Somehow it seemed improper to go on board, as if we were not yet entitled. More than that, I found myself becoming more and more incredulous of the fact that we were actually going to put ourselves, at our age, into a boat again and allow some strange people whose language we did not speak to convoy us. We came away and the strangeness of the circumstances seemed emphasized by a most extraordinary tree. It was average size for a tree but the flowers were enormous. It was only after close examination and a few double takes that we realized we were looking at our first banana tree in bloom. The farce of the situation seemed emblematic. I dare say if you look you can find a banana tree in bloom at Kew. Then we went back to the hotel and prepared for our evening party by spending the afternoon in bed.

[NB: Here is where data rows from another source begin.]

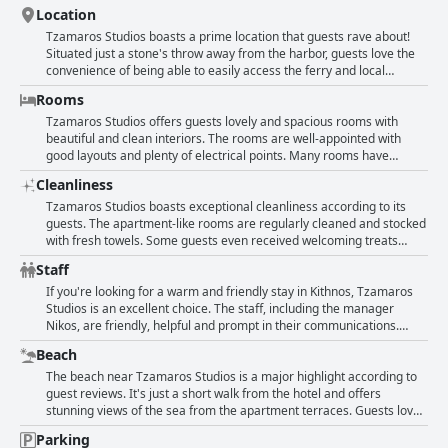
Location
Tzamaros Studios boasts a prime location that guests rave about!
Situated just a stone's throw away from the harbor, guests love the
convenience of being able to easily access the ferry and local
amenities. A beautiful beach and supermarket are also close by,
Rooms
making it the perfect spot for those who prefer to be within walking
distance of everything they need. The hotel is in a quiet area but still
Tzamaros Studios offers guests lovely and spacious rooms with
conveniently located to all facilities, including restaurants and cafes,
beautiful and clean interiors. The rooms are well-appointed with
making it an ideal base for exploring the island. Guests also
good layouts and plenty of electrical points. Many rooms have
appreciate the cleanliness and comfort of the rooms, as well as the
balconies with mountain and sea views and the bathrooms are clean
Cleanliness
lovely views from the small terraces that some of the studios offer.
and comfortable. The studios are also conveniently located near the
Overall, Tzamaros Studios is in an excellent spot and has everything
ferry port and have a range of facilities, including air conditioning
Tzamaros Studios boasts exceptional cleanliness according to its
travelers need for a delightful stay on Kythnos.
and TV. While some guests note that the rooms are basic and in
guests. The apartment-like rooms are regularly cleaned and stocked
need of renovation, they are also regularly cleaned with fresh towels
with fresh towels. Some guests even received welcoming treats
provided. Overall, Tzamaros Studios offers a comfortable and
upon arrival! The staff are also very helpful and pleasant. The
Staff
affordable option for guests.
location is excellent, too - close to everything one might need yet
peaceful. The rooms are tastefully decorated with comfortable beds
If you're looking for a warm and friendly stay in Kithnos, Tzamaros
and spacious shower rooms. Although some reviewers noted that
Studios is an excellent choice. The staff, including the manager
the facilities are minimal, they are still adequate and well-
Nikos, are friendly, helpful and prompt in their communications.
maintained. One reviewer did mention some issues with the
Guests rave about the owners, who go above and beyond to make
Beach
frequency of towel and linen changes, but otherwise, the majority of
them feel welcome, even providing transportation from the port.
guests found Tzamaros Studios to be spotlessly clean.
Cleanliness is taken seriously here and the staff are accommodating
The beach near Tzamaros Studios is a major highlight according to
with early check-ins and late check-outs. Guests appreciate the
guest reviews. It's just a short walk from the hotel and offers
central location of the studios and the comfort and amenities
stunning views of the sea from the apartment terraces. Guests love
provided. All in all, Tzamaros Studios is an excellent choice for those
how close it is to the port, tavernas and bars. The location is
Parking
seeking a warm and welcoming stay in Kithnos.
described as exceptional and some guests even mention that you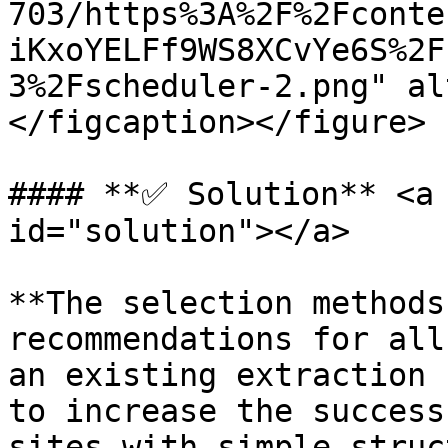
703/https%3A%2F%2Fconte
iKxoYELFf9WS8XCvYe6S%2F
3%2Fscheduler-2.png" al
</figcaption></figure>

#### **✅ Solution** <a 
id="solution"></a>

**The selection methods
recommendations for all
an existing extraction 
to increase the success
sites with simple struc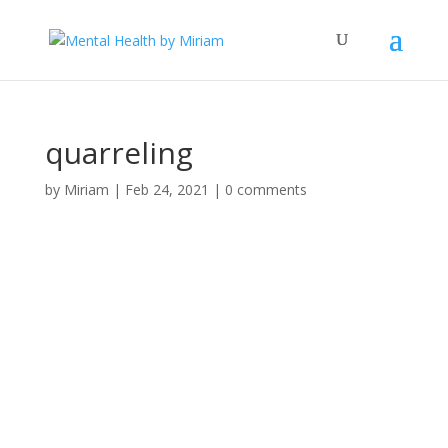
quarreling
by
Miriam
|
Feb 24, 2021
|
0 comments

At Dr Hamdi’s sumptuous flat we were shown photographs of reclamation work and we were video’d. We met various police who were active in various Middle Eastern countries. We met some teachers, school and university. It was at this party that our Minder and Dr Hamdi discovered that they were not too remotely related. Dr Hamdi made it clear (in order I suppose to relieve me of any feeling of responsibility) that our Minder Alaa Swafe, was in charge of the boat. This put me in the position of being a passenger, a position in a small boat to which I was not accustomed. Still, there was no denying that without Arabic I should not have been able to take charge of the boat in a proper manner. In any case I had to accept the position whether I wanted to or no.